Seit Montag konzentrierte sich die Suche auf ein, durch Handypeilung ermitteltes, Gebiet mit einem Radius von ca. zwei Kilometern. Obwohl dieses Gebiet jedoch bereits am frühen Montagnachmittag auch mit fünf Lawinenhunden bereits zweimal intensiv abgesucht wurde, konnten keine Hinweise auf seinen Verbleib gefunden werden. Nach Aussagen der Eltern soll der Junge ein spezielles Lawinenortungsgerät mit sich geführt haben, welches im Fall einer Verschüttung den Rettungskräften ein schnelles Auffinden ermöglichen soll. Aus bisher noch unbekannten Gründen ist dieses Signal nicht zu orten.

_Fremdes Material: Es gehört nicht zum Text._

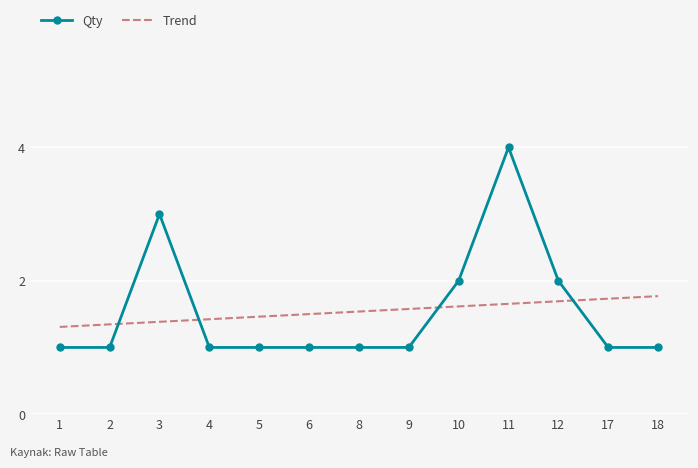

Reading left to right, list all the values displayed in this chart.

Qty: 1=1.0	2=1.0	3=3.0	4=1.0	5=1.0	6=1.0	8=1.0	9=1.0	10=2.0	11=4.0	12=2.0	17=1.0	18=1.0
Trend: 1=1.3	2=1.3	3=1.4	4=1.4	5=1.5	6=1.5	8=1.5	9=1.6	10=1.6	11=1.7	12=1.7	17=1.7	18=1.8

Wie Alpinpolizist Jörg Randl gegenüber EPR/RTNTV erklärte, ist auch das Handy des Jungen mittlerweile nicht mehr erreichbar. Bereits seit Samstag gilt der 15-Jährige als vermisst. Zusammen mit seinen Eltern war er in der Axamer Lizum zum Skifahren. Nachdem er nicht an einem zuvor vereinbarten Treffpunkt erschien, meldeten die Eltern dies umgehend der Bergrettung. Die daraufhin sofort eingeleiteten Suchmaßnahmen wurden am Samstag erst gegen Mitternacht abgebrochen.
An der Suche beteiligte Rettungskräfte wollten gegenüber EPR/RTNTV jedoch noch nicht von einer Bergungsaktion sprechen, die Rettungsaktion geht weiter.